Vergonha coletiva
Quando vi a foto da jovem estuprada por 33 homens saindo de braços dados com a mãe do hospital onde ela passou por exames, no Rio, senti um nó na garganta. Não só por a vítima simbolizar todas as mulheres brasileiras que, diariamente, são barbarizadas em ônibus, trens, metrôs e na via pública, mas pela sua condição de vulnerabilidade. Além de ser mulher e mãe precoce, a adolescente é pobre, usuária de droga, provavelmente filha de uma família cujo tecido social está esgarçado há tempos. Para aqueles homens que a violentaram diversas vezes, e também para a nossa sociedade machista e escravocrata, essa menina não é ninguém. Aliás, no consenso geral, ela é aquela que provocou a violência, que se expôs ao perigo, que usava roupas curtas para ser vista, porque provavelmente acreditava que seu corpo era o que tinha de melhor.
É duro pensar que a mesma sociedade que se diz chocada com tamanha selvageria é parte do grupo de pessoas que cola adesivos na tampa do compartimento de combustível do carro com o rosto da presidente da República afastada e as pernas dela abertas para simular o coito sexual, numa apologia cruel ao estupro. Nas redes sociais, circula um vídeo do ator pornô Alexandre Frota, gravado no ano passado, no qual declara abertamente ter violentado uma mulher em um terreiro de umbanda. Em tom de deboche, ele afirmou que sentiu desejo por ela e, como a mulher não disse nada, Frota resolveu tomar a força o que ele julgava ter direito, a ponto de a moça desmaiar. A revelação – feita em um programa humorístico -, provocou risadas em um público alheio ao sofrimento do outro, acrítico, que, como o gado no pasto, se dirige para onde é tocado. Diante da repercussão negativa, o ator recuou, dizendo tratar-se de uma invenção. Será? Onde estão as autoridades desse país que não instauram um inquérito para investigar Frota e seu show particular de horrores?
Aliás, onde está cada um de nós que aceita consumir lixo em forma de entretenimento e até de falso jornalismo, através de programas de TV que têm como mote o justiçamento, a coisificação da mulher, o racismo, o sexismo, a intolerância? Onde estão os chamados cidadãos que a qualquer desentendimento no trânsito se transformam em ogros incapazes de respeitar quem segue ao volante? Infelizmente, somos parte dessa sociedade adoecida. Dormimos chocados com a notícia do estupro coletivo e, ao acordarmos, viramos a página das nossas vidas, indiferentes, até que um novo escândalo nos comova temporariamente.

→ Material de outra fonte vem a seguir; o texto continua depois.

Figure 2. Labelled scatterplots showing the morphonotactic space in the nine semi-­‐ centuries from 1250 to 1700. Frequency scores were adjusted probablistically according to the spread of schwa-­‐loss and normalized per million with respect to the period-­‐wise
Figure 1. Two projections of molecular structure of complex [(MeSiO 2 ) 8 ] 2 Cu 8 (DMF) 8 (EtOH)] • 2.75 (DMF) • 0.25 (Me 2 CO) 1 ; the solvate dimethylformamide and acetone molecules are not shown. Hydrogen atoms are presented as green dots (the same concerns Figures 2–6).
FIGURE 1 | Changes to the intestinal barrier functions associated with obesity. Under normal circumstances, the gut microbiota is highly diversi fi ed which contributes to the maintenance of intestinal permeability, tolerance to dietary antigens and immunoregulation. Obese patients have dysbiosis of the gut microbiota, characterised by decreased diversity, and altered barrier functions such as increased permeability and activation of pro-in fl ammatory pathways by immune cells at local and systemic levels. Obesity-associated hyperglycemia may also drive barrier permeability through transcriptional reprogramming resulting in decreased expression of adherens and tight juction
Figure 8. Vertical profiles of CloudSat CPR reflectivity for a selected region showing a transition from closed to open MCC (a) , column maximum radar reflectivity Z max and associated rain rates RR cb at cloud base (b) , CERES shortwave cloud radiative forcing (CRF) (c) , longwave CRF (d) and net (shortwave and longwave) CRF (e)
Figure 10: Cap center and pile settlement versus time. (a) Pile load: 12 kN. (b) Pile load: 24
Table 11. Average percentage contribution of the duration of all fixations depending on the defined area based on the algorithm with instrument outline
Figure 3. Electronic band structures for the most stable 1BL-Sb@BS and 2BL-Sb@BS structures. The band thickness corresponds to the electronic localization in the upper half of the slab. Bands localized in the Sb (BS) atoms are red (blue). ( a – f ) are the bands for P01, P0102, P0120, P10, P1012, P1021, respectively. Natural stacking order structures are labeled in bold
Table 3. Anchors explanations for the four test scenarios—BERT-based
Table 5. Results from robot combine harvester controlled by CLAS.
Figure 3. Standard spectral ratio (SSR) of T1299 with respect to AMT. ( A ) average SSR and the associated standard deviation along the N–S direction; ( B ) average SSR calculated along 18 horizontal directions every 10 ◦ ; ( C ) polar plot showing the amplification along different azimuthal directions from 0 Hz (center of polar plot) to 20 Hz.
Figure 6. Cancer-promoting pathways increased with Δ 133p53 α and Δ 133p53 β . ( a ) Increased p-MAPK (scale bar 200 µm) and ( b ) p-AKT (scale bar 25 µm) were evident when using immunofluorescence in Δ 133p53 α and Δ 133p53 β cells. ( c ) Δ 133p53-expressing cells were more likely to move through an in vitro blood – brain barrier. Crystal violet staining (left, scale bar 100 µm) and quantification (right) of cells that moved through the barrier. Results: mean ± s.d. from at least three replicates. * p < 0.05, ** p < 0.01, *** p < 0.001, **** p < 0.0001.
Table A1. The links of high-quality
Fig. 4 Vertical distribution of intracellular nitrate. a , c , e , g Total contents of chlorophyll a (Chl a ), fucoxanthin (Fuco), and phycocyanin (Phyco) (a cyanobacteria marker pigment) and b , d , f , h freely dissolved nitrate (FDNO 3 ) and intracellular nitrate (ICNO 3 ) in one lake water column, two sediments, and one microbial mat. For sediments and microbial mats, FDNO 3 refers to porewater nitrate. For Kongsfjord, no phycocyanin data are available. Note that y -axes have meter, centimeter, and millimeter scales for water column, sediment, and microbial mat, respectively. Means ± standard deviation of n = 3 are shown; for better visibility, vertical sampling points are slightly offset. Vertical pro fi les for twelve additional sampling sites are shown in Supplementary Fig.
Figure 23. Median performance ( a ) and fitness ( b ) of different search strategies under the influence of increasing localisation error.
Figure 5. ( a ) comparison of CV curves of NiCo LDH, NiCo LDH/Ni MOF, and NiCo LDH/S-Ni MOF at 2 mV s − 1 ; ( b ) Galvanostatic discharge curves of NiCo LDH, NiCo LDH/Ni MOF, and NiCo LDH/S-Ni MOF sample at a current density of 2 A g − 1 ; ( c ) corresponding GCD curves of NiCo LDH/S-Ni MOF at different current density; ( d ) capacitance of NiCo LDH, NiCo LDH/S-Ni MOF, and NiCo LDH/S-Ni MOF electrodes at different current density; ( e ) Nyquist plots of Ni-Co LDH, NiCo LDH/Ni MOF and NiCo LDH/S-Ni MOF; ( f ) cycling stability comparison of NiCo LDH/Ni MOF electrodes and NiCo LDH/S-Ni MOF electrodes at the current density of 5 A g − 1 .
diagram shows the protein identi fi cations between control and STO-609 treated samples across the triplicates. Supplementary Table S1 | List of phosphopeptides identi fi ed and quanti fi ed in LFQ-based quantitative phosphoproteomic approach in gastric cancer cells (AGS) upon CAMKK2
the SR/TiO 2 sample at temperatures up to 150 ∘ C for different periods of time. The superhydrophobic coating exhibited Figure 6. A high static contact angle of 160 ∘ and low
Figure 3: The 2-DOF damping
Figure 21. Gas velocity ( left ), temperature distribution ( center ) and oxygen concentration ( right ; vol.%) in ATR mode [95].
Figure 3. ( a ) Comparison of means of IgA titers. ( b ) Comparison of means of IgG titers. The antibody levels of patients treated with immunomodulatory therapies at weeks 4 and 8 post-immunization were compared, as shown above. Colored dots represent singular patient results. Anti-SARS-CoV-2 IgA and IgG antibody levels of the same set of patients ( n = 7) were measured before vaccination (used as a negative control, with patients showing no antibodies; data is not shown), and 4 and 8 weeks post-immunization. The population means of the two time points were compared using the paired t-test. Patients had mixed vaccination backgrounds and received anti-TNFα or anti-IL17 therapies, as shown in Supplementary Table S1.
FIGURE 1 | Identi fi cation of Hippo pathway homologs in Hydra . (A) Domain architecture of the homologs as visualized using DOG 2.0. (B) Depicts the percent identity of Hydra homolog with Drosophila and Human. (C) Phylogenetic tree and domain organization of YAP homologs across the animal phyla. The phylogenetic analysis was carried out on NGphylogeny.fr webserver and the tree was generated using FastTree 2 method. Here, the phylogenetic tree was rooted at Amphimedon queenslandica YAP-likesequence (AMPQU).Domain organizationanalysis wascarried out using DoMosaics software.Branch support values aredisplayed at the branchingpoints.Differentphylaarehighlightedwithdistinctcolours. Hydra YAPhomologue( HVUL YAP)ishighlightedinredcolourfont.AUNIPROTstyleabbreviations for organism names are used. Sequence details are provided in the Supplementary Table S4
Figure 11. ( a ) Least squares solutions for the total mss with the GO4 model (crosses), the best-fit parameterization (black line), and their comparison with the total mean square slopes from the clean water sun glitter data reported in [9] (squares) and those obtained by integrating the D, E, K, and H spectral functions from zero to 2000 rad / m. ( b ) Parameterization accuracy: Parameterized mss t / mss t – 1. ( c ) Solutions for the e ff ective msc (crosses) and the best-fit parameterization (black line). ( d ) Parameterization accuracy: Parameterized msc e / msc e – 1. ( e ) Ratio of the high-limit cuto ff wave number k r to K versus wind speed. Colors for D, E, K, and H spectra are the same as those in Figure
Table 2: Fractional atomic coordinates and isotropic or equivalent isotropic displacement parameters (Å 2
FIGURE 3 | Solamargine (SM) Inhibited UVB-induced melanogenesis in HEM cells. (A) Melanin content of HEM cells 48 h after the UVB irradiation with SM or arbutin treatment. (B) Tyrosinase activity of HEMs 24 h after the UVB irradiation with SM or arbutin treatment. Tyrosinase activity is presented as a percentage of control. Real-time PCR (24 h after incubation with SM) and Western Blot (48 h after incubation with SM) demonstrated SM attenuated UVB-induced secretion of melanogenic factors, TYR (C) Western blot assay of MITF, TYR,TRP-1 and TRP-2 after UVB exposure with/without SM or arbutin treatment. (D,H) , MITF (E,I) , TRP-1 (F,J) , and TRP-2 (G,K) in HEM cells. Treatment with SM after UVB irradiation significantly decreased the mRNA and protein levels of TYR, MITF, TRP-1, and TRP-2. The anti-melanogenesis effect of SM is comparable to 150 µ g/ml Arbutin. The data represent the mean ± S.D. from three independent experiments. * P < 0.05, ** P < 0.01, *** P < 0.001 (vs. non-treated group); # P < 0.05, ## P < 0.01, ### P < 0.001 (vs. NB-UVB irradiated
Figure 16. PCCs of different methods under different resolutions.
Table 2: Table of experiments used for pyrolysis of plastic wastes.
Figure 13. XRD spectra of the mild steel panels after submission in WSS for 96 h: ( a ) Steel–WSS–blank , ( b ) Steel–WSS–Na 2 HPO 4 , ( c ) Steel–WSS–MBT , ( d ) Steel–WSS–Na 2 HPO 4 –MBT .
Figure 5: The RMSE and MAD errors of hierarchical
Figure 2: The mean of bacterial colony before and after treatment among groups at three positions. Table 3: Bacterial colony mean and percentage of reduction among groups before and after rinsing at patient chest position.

Não basta se dizer contra a cultura do estupro ou exigir mais rigor para crimes hediondos. É preciso aparelhar o Estado para garantir segurança a todos, mas, essencialmente, criar políticas públicas que protejam a família, que deem empoderamento às escolas para que os alunos se sintam parte do país em que nasceram e vivem. Mais do que combater a cultura da violência, precisamos construir espaços de inclusão, capazes de dar voz e visibilidade a quem não tem. Quantas pessoas ainda precisarão ser seviciadas? Será que só nos incomodaremos, de fato, quando a violência que assistimos na TV atingir um de nós? Enquanto você lê esta crônica, aliás, mais uma brasileira terá sido estuprada. Uma a cada 11 minutos.